- _Work item A_: In the snowplow thread, set down the stretch from "I got the HD" through "about 6 months." word for word.
- _Work item B_:
Answer these from the snowplow thread:
(i) Which Snowsport model did sittsrc buy?
(ii) What was the sale price of the remote winch?
(iii) For how many years has LEVE been running a Snowsport?

*** Opening Passage shown ***

# I did it



## sittsrc (May 27, 2011)

Just bought a car for my wife (07 PT Cruiser). We borrowed a little extra and bought a Snowsport plow for my 2000 Silverado. I plowed with an old Farmall for many years but I couldn't keep it running last year & had to hire a neighbor to plow. I decided I wanted to be warm when I plowed so I went with a Snowsport instead of a different tractor or snowblower.I only plow my drive so I thought the Snowsport would work fine for my needs.I also bought the remote winch from HFT-on sale for $49.99. Will post pics. when I get it on.


----------



## mercer_me (Sep 13, 2008)

I have never sean a SnowSport plow in person and have never talked to anybody that has owned one. Wich model did you buy? Did you mount it on the front or the back of your truck?


----------



## sittsrc (May 27, 2011)

I got the HD 7 ft model. It mounts to the front. I never saw one or even heard of them until I shopped over the internet. Will post pics. when I get it mounted.

Let you know how it works in about 6 months.


----------



## LEVE (Dec 5, 2005)

You should like it. I've been running a Snowsport for 3 years, first on a '76 PowerWagon, and now on a '93 Ranger XLT. It does everything I've ever wanted it to do. I did add a winch to lift it up and down from the cab. There's a few guys out there who've done this type of mod that are out on Youtube. I don't regret doing this inexpensive mod.


----------



## sittsrc (May 27, 2011)

*Thanx Leave*

I got the mounts and all that put together last night. The blade is partially assembled. Cant wait to get it done. Sorry I misspelled your name, Leve


----------

*** Closing Passage shown ***
*** Opening Material provided ***

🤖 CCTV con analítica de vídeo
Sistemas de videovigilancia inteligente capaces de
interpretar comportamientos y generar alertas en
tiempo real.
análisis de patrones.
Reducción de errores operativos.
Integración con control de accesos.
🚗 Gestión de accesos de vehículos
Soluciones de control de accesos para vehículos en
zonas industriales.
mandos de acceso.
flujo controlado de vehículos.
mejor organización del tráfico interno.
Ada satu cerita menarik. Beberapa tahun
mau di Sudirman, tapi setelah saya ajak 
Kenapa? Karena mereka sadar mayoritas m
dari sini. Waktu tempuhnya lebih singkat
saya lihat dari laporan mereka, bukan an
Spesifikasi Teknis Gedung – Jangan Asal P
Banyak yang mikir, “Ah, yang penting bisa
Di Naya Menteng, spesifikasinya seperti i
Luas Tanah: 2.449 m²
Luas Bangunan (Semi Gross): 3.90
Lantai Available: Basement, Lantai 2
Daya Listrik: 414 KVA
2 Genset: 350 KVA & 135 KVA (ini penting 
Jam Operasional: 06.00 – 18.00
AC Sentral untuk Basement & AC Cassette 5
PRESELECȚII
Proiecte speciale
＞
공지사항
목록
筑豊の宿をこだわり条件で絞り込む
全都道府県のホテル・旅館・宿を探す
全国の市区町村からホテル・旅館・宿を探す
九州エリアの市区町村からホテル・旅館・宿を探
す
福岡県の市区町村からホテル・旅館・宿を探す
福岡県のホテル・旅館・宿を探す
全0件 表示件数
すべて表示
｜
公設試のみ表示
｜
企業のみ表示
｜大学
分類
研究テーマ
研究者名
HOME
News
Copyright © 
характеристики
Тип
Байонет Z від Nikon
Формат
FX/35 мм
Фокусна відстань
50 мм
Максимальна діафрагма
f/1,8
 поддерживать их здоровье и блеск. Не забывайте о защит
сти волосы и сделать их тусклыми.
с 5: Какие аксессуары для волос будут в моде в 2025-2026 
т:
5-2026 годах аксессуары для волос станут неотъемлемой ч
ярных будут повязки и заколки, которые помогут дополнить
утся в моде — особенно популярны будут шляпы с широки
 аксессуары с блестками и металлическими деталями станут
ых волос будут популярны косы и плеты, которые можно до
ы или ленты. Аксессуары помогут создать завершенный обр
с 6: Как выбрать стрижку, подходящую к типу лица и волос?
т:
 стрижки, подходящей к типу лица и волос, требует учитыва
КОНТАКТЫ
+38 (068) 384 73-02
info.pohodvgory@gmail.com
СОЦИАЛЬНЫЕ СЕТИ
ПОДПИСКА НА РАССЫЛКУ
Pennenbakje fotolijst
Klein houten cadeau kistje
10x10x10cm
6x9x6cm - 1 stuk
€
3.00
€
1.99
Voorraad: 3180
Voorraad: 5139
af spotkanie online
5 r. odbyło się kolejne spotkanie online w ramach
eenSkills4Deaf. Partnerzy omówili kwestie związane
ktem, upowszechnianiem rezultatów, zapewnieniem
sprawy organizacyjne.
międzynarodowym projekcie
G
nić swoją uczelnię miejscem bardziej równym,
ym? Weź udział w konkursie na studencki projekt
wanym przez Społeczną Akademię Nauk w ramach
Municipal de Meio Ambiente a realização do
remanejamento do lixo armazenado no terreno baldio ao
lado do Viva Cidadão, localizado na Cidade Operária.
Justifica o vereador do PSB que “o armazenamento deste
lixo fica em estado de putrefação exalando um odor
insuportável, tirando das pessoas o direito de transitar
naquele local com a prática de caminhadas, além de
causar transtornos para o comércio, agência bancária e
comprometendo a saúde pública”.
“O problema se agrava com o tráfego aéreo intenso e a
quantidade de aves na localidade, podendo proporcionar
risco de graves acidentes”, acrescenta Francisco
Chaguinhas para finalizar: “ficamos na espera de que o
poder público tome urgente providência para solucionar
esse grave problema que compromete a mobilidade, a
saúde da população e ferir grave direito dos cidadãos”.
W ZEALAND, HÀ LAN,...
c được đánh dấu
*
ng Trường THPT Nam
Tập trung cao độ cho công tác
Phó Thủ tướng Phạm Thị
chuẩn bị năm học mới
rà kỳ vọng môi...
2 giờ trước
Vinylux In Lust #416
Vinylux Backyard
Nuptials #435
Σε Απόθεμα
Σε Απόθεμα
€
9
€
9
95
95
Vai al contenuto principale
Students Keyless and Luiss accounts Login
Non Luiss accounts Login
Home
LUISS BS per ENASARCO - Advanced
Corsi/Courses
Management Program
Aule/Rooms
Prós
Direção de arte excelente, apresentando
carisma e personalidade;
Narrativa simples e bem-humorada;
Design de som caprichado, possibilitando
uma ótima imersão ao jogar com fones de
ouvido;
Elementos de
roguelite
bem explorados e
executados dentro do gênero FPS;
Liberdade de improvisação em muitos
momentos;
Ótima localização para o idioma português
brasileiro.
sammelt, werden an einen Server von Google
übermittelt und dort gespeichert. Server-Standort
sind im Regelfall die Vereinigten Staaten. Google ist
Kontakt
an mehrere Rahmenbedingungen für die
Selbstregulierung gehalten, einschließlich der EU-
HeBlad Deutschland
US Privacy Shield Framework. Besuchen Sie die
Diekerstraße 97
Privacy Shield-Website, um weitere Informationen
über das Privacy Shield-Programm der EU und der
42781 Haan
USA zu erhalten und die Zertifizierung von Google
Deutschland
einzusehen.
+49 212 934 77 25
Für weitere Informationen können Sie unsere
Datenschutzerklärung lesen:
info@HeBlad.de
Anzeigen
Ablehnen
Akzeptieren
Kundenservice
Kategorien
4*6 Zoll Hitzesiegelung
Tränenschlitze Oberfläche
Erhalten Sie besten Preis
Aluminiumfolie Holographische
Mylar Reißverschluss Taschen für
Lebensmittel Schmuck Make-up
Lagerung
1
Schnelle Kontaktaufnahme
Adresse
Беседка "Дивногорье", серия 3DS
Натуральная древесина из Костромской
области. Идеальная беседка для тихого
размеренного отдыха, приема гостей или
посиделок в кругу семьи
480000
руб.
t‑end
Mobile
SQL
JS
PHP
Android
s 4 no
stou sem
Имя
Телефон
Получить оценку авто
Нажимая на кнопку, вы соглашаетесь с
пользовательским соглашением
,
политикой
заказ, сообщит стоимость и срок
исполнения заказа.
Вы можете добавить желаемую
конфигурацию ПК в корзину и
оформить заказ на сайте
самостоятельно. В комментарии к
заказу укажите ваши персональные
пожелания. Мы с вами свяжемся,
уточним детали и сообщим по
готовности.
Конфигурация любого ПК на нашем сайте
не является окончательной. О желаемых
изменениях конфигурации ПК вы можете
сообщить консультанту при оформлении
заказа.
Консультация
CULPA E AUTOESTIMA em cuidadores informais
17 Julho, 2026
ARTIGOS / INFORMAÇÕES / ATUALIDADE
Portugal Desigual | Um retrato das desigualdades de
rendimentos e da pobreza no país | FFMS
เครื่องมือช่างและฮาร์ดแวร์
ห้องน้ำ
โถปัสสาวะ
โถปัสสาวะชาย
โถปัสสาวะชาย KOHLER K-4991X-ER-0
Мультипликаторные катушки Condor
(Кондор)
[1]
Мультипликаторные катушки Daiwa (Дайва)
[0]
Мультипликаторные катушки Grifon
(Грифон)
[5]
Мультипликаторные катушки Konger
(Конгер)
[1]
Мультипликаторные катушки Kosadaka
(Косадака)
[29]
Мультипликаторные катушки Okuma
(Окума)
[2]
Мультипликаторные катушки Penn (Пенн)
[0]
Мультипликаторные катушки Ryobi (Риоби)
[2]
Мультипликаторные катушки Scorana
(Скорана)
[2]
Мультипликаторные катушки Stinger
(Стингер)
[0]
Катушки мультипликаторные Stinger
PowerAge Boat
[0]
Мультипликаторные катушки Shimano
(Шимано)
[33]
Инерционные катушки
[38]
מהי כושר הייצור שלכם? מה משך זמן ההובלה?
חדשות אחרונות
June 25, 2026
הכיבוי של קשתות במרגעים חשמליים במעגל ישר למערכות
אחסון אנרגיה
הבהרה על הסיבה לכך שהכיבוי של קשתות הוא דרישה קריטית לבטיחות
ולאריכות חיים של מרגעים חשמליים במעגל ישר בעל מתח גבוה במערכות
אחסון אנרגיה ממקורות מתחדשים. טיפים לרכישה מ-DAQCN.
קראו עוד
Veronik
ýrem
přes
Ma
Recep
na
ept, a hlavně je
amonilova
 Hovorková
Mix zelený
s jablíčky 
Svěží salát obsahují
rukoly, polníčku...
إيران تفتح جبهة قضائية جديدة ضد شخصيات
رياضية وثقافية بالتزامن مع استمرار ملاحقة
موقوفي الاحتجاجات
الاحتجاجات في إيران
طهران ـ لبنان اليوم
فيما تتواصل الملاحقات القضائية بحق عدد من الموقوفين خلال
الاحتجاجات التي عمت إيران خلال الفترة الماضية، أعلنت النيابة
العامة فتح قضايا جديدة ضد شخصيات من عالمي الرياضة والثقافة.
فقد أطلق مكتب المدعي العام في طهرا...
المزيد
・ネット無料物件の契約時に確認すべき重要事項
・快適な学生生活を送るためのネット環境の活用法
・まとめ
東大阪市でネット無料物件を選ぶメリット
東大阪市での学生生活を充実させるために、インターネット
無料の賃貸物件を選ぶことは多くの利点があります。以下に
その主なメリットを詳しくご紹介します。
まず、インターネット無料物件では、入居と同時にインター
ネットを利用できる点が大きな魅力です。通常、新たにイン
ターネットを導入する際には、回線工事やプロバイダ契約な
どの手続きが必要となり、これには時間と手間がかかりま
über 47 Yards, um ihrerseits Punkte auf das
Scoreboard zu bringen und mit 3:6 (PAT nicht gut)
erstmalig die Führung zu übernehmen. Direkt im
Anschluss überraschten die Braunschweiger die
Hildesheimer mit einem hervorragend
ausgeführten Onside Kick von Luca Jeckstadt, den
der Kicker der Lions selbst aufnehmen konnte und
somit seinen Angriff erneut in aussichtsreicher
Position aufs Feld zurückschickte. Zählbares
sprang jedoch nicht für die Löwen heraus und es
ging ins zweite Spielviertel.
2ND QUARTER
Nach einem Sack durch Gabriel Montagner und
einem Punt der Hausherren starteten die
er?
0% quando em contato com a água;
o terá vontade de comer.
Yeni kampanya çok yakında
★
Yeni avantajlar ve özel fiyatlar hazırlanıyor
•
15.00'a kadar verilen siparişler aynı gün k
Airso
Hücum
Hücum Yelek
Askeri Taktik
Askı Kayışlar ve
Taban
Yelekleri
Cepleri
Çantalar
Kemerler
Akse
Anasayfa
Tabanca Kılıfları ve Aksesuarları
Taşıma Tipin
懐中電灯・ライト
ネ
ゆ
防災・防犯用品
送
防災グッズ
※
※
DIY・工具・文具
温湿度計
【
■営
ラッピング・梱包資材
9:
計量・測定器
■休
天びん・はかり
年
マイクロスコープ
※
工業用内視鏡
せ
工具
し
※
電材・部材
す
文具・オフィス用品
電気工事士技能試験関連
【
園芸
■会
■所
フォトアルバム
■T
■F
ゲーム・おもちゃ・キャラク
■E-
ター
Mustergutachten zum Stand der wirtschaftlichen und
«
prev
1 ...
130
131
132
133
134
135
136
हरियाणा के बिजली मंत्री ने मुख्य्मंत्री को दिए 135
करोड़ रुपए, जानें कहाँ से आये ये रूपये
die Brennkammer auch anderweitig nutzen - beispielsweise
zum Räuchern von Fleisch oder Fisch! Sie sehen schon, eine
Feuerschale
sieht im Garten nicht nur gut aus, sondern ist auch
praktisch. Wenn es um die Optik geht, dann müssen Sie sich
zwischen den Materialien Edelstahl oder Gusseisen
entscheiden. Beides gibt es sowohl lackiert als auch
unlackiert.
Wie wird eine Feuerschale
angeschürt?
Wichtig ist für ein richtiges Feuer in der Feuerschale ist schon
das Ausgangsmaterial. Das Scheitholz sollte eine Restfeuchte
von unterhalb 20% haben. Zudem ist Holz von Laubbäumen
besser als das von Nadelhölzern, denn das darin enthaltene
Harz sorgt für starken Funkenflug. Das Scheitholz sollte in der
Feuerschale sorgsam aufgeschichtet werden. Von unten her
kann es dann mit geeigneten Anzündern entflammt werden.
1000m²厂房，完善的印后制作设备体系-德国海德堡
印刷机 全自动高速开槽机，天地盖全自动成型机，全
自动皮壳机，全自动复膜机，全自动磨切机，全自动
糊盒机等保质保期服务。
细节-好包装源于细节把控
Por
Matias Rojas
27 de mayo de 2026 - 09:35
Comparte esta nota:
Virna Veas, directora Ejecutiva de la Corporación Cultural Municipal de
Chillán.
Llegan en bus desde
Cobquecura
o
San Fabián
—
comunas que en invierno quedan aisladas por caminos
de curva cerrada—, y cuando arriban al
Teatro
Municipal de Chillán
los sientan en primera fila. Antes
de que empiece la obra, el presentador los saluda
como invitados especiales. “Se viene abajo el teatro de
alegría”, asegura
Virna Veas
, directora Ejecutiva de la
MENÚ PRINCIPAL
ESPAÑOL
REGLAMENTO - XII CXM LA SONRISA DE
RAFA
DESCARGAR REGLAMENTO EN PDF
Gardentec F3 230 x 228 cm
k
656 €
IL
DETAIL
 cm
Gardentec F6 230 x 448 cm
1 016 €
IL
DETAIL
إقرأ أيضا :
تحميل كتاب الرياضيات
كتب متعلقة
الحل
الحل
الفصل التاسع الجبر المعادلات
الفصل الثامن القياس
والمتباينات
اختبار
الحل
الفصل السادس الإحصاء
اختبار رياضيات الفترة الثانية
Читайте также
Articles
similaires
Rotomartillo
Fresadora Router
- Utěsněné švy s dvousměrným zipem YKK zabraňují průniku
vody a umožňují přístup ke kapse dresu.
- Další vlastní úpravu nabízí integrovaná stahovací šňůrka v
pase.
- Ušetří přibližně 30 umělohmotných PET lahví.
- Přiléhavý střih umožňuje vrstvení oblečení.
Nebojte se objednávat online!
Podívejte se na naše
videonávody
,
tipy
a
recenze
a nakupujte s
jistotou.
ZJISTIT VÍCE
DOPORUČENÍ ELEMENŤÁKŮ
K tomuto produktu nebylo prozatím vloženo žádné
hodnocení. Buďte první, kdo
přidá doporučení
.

*** Closing Material provided ***

- _Exercise result A_:
I got the HD 7 ft model. It mounts to the front. I never saw one or even heard of them until I shopped over the internet. Will post pics. when I get it mounted.

Let you know how it works in about 6 months.

- _Exercise result B_:
(i) The HD 7 ft model.
(ii) $49.99.
(iii) 3 years.